The holiday season has been a non-stop round of parties and other celebrations — thus this letter’s unfortunate delay. My first party for all of my 18 students for a sit down Christmas Dinner was on December 8 just before finals followed by another for 12 close Athens friends, next a Japanese nabe party for 9 graduate students, spouses, partners and kids. Then smaller get togethers of 2, 3 or 4 of former students that have been close to me and are important in my life. Page, Jeanne, Lee and Jeanne’s cousin Kiwan (who stayed with me years ago when he was studying English here at UGA) and his wife, visiting from Korea, came on Christmas Eve day for gifts, gaiety and dinner. Lee is into the phase where every gift should be his and is more than eager to open anything. He is into Gundam Wing, a Japanese anime (animated cartoon), and all the characters. Since my party is the first of the gifts he opens, I am on the cutting edge of the new gifts and am thankful for e-shopping when it comes to toys, games and other goodies for him. Kiwan and Eun-Kyoung stayed over the 24th with me, we toured the campus and Athens on Christmas before heading to Atlanta and dinner at Jeanne’s Mom’s, as is our tradition. That night we took the Korean visitors to see the ‘largest moving light show in the world’ at Lanier Island resort northeast of Atlanta as a grand finale to the holiday. On the 26th I was off to Roswell to spend the day with cousin Mick, her hosts, daughter Lisa and husband John, along with Mick’s son Randy and his family from Wisconsin.
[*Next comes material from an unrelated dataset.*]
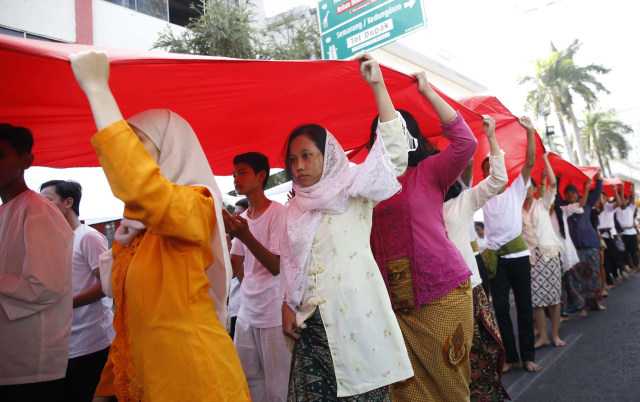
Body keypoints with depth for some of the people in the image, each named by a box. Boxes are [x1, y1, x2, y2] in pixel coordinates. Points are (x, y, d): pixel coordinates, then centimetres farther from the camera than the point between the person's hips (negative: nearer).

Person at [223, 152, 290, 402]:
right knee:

It was a great family reunion. The 27th I had my traditional pre-New Year’s cocktail buffet for 25 Athens friends. New Year’s Eve I spent with my Korean student Sang-Wook Lee and his family dining on traditional Korean New Year’s soup and other goodies. On New Year’s Day they joined Page, Jeanne and Lee here for southern comfort foods (black-eyed peas and collard greens) for good luck in the New Year. For the last week I have been devoting all of my free time to studio work — and in a state of ecstasy. I have not had more than a few hours there since summer. I am working on a new series that is a wild venture for me — recycled industrial sample textiles gathered from a dustbin in Kyoto. “Soft Scrolls — Kyoto Castoffs” is the working title of the series. More on this project next year.

I had a limited number of exhibitions this year with a group faculty show in the new Lyndon House Art Center here in Athens where I showed my new works of Thai architecture on colorful Thai silk fabrics. Over the summer I had a solo show “Silk Roads: Travels with Glen Kaufman” at the One and Two American Center in Nashville. I had cards from that show that I had saved for this mailing. I put them in a ‘safe’ place and, of course, cannot find them anywhere. This is happening more and more often in recent years. Is this an omen? I may still locate them before this missive is posted. Well, I have now switched to Sandeman’s Fine Tawny Porto with a Bach partita surrounding me as I pause for a sip and a chance to wish you the VERY HAPPIEST NEW YEAR OF THE SNAKE.